··· PROVIDED RECORDS
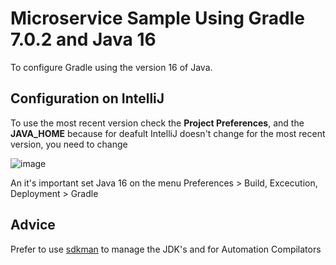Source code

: # Microservice Sample Using Gradle 7.0.2 and Java 16

To configure Gradle using the version 16 of Java.

## Configuration on IntelliJ

To use the most recent version check the **Project Preferences**, and the **JAVA_HOME** because for deafult IntelliJ doesn't change for the most recent version, you need to change

![image](https://user-images.githubusercontent.com/42419543/118983293-a7497c80-b952-11eb-8933-5591f9fcfa3a.png)

An it's important set Java 16 on the menu Preferences > Build, Excecution, Deployment > Gradle 


## Advice

Prefer to use [sdkman](https://sdkman.io/) to manage the JDK's and for Automation Compilators
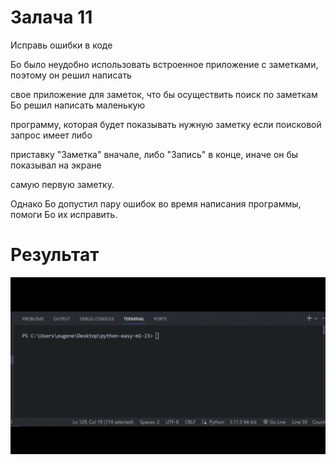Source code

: # Залача 11

Исправь ошибки в коде

Бо было неудобно использовать встроенное приложение с заметками, поэтому он решил написать

свое приложение для заметок, что бы осуществить поиск по заметкам Бо решил написать маленькую

программу, которая будет показывать нужную заметку если поисковой запрос имеет либо

приставку "Заметка" вначале, либо "Запись" в конце, иначе он бы показывал на экране

самую первую заметку.

Однако Бо допустил пару ошибок во время написания программы, помоги Бо их исправить.

# Результат

![1698312761866](image/tasks/1698312761866.png)
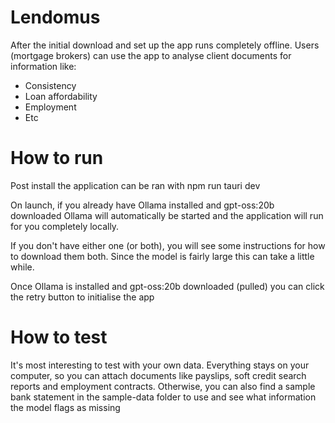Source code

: # Lendomus

After the initial download and set up the app runs completely offline. Users (mortgage brokers) can use the app to analyse client documents for information like:
- Consistency
- Loan affordability
- Employment
- Etc

# How to run

Post install the application can be ran with npm run tauri dev

On launch, if you already have Ollama installed and gpt-oss:20b downloaded Ollama will automatically be started and the application will run for you completely locally.

If you don't have either one (or both), you will see some instructions for how to download them both. Since the model is fairly large this can take a little while.

Once Ollama is installed and gpt-oss:20b downloaded (pulled) you can click the retry button to initialise the app

# How to test

It's most interesting to test with your own data. Everything stays on your computer, so you can attach documents like payslips, soft credit search reports and employment contracts. Otherwise, you can also find a sample bank statement in the sample-data folder to use and see what information the model flags as missing
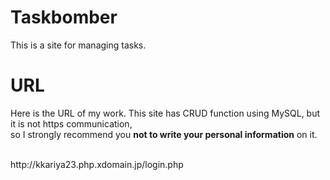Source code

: # Taskbomber
This is a site for managing tasks.

<h1>URL</h1>
<p>Here is the URL of my work.
This site has CRUD function using MySQL, but it is not https communication, <br>so I strongly recommend you <strong>not to write your personal information</strong> on it.
</p>
<br>
http://kkariya23.php.xdomain.jp/login.php
<br>

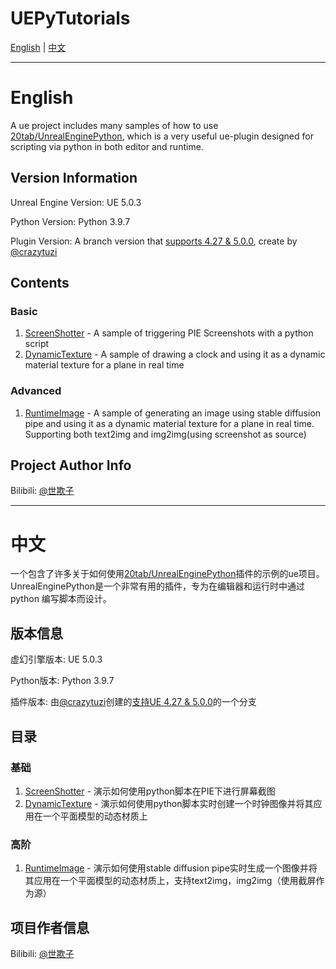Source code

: # UEPyTutorials

[English](#english) | [中文](#中文)

---

# English

A ue project includes many samples of how to use [20tab/UnrealEnginePython](https://github.com/20tab/UnrealEnginePython), which is a very useful ue-plugin designed for scripting via python in both editor and runtime.

## Version Information

Unreal Engine Version: UE 5.0.3

Python Version: Python 3.9.7

Plugin Version: A branch version that [supports 4.27 & 5.0.0](https://github.com/crazytuzi/UnrealEnginePython), create by [@crazytuzi](https://github.com/crazytuzi)

## Contents

### Basic

1. [ScreenShotter](https://github.com/kprimo/UEPyTutorials/blob/main/Content/Scripts/Basic/ScreenShotter/pie_screenshotter.py) - A sample of triggering PIE Screenshots with a python script
2. [DynamicTexture](https://github.com/kprimo/UEPyTutorials/blob/main/Content/Scripts/Basic/DynamicTexture/dynamic_texture.py) - A sample of drawing a clock and using it as a dynamic material texture for a plane in real time

### Advanced

1. [RuntimeImage](https://github.com/kprimo/UEPyTutorials/blob/main/Content/Scripts/Advanced/StableDiffusion/RuntimeImage/runtime_image_from_prompts.py) - A sample of generating an image using stable diffusion pipe and using it as a dynamic material texture for a plane in real time. Supporting both text2img and img2img(using screenshot as source)

## Project Author Info

Bilibili: [@世欺子](https://www.bilibili.com/video/BV1KJ411x7SY)

---

# 中文

一个包含了许多关于如何使用[20tab/UnrealEnginePython](https://github.com/20tab/UnrealEnginePython)插件的示例的ue项目。UnrealEnginePython是一个非常有用的插件，专为在编辑器和运行时中通过 python 编写脚本而设计。

## 版本信息

虚幻引擎版本: UE 5.0.3

Python版本: Python 3.9.7

插件版本: 由[@crazytuzi](https://github.com/crazytuzi)创建的[支持UE 4.27 & 5.0.0](https://github.com/crazytuzi/UnrealEnginePython)的一个分支

## 目录

### 基础

1. [ScreenShotter](https://github.com/kprimo/UEPyTutorials/blob/main/Content/Scripts/Basic/ScreenShotter/pie_screenshotter.py) - 演示如何使用python脚本在PIE下进行屏幕截图
2. [DynamicTexture](https://github.com/kprimo/UEPyTutorials/blob/main/Content/Scripts/Basic/DynamicTexture/dynamic_texture.py) - 演示如何使用python脚本实时创建一个时钟图像并将其应用在一个平面模型的动态材质上

### 高阶

1. [RuntimeImage](https://github.com/kprimo/UEPyTutorials/blob/main/Content/Scripts/Advanced/StableDiffusion/RuntimeImage/runtime_image_from_prompts.py) - 演示如何使用stable diffusion pipe实时生成一个图像并将其应用在一个平面模型的动态材质上，支持text2img，img2img（使用截屏作为源）

## 项目作者信息

Bilibili: [@世欺子](https://www.bilibili.com/video/BV1KJ411x7SY)
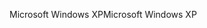 <span data-ttu-id="3b0af-101">Microsoft Windows XP</span><span class="sxs-lookup"><span data-stu-id="3b0af-101">Microsoft Windows XP</span></span>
······
### PROMPT
Omit the pictures and output all of the other material exactly.

### TASK RESPONSE
Source code

: # Microservice Sample Using Gradle 7.0.2 and Java 16

To configure Gradle using the version 16 of Java.

## Configuration on IntelliJ

To use the most recent version check the **Project Preferences**, and the **JAVA_HOME** because for deafult IntelliJ doesn't change for the most recent version, you need to change

![image](https://user-images.githubusercontent.com/42419543/118983293-a7497c80-b952-11eb-8933-5591f9fcfa3a.png)

An it's important set Java 16 on the menu Preferences > Build, Excecution, Deployment > Gradle 


## Advice

Prefer to use [sdkman](https://sdkman.io/) to manage the JDK's and for Automation Compilators
Source code

: # Залача 11

Исправь ошибки в коде

Бо было неудобно использовать встроенное приложение с заметками, поэтому он решил написать

свое приложение для заметок, что бы осуществить поиск по заметкам Бо решил написать маленькую

программу, которая будет показывать нужную заметку если поисковой запрос имеет либо

приставку "Заметка" вначале, либо "Запись" в конце, иначе он бы показывал на экране

самую первую заметку.

Однако Бо допустил пару ошибок во время написания программы, помоги Бо их исправить.

# Результат

![1698312761866](image/tasks/1698312761866.png)
Source code

: # Lendomus

After the initial download and set up the app runs completely offline. Users (mortgage brokers) can use the app to analyse client documents for information like:
- Consistency
- Loan affordability
- Employment
- Etc

# How to run

Post install the application can be ran with npm run tauri dev

On launch, if you already have Ollama installed and gpt-oss:20b downloaded Ollama will automatically be started and the application will run for you completely locally.

If you don't have either one (or both), you will see some instructions for how to download them both. Since the model is fairly large this can take a little while.

Once Ollama is installed and gpt-oss:20b downloaded (pulled) you can click the retry button to initialise the app

# How to test

It's most interesting to test with your own data. Everything stays on your computer, so you can attach documents like payslips, soft credit search reports and employment contracts. Otherwise, you can also find a sample bank statement in the sample-data folder to use and see what information the model flags as missing
Source code

: # Taskbomber
This is a site for managing tasks.

<h1>URL</h1>
<p>Here is the URL of my work.
This site has CRUD function using MySQL, but it is not https communication, <br>so I strongly recommend you <strong>not to write your personal information</strong> on it.
</p>
<br>
http://kkariya23.php.xdomain.jp/login.php
<br>

Source code

: # UEPyTutorials

[English](#english) | [中文](#中文)

---

# English

A ue project includes many samples of how to use [20tab/UnrealEnginePython](https://github.com/20tab/UnrealEnginePython), which is a very useful ue-plugin designed for scripting via python in both editor and runtime.

## Version Information

Unreal Engine Version: UE 5.0.3

Python Version: Python 3.9.7

Plugin Version: A branch version that [supports 4.27 & 5.0.0](https://github.com/crazytuzi/UnrealEnginePython), create by [@crazytuzi](https://github.com/crazytuzi)

## Contents

### Basic

1. [ScreenShotter](https://github.com/kprimo/UEPyTutorials/blob/main/Content/Scripts/Basic/ScreenShotter/pie_screenshotter.py) - A sample of triggering PIE Screenshots with a python script
2. [DynamicTexture](https://github.com/kprimo/UEPyTutorials/blob/main/Content/Scripts/Basic/DynamicTexture/dynamic_texture.py) - A sample of drawing a clock and using it as a dynamic material texture for a plane in real time

### Advanced

1. [RuntimeImage](https://github.com/kprimo/UEPyTutorials/blob/main/Content/Scripts/Advanced/StableDiffusion/RuntimeImage/runtime_image_from_prompts.py) - A sample of generating an image using stable diffusion pipe and using it as a dynamic material texture for a plane in real time. Supporting both text2img and img2img(using screenshot as source)

## Project Author Info

Bilibili: [@世欺子](https://www.bilibili.com/video/BV1KJ411x7SY)

---

# 中文

一个包含了许多关于如何使用[20tab/UnrealEnginePython](https://github.com/20tab/UnrealEnginePython)插件的示例的ue项目。UnrealEnginePython是一个非常有用的插件，专为在编辑器和运行时中通过 python 编写脚本而设计。

## 版本信息

虚幻引擎版本: UE 5.0.3

Python版本: Python 3.9.7

插件版本: 由[@crazytuzi](https://github.com/crazytuzi)创建的[支持UE 4.27 & 5.0.0](https://github.com/crazytuzi/UnrealEnginePython)的一个分支

## 目录

### 基础

1. [ScreenShotter](https://github.com/kprimo/UEPyTutorials/blob/main/Content/Scripts/Basic/ScreenShotter/pie_screenshotter.py) - 演示如何使用python脚本在PIE下进行屏幕截图
2. [DynamicTexture](https://github.com/kprimo/UEPyTutorials/blob/main/Content/Scripts/Basic/DynamicTexture/dynamic_texture.py) - 演示如何使用python脚本实时创建一个时钟图像并将其应用在一个平面模型的动态材质上

### 高阶

1. [RuntimeImage](https://github.com/kprimo/UEPyTutorials/blob/main/Content/Scripts/Advanced/StableDiffusion/RuntimeImage/runtime_image_from_prompts.py) - 演示如何使用stable diffusion pipe实时生成一个图像并将其应用在一个平面模型的动态材质上，支持text2img，img2img（使用截屏作为源）

## 项目作者信息

Bilibili: [@世欺子](https://www.bilibili.com/video/BV1KJ411x7SY)
 <span data-ttu-id="3b0af-101">Microsoft Windows XP</span><span class="sxs-lookup"><span data-stu-id="3b0af-101">Microsoft Windows XP</span></span>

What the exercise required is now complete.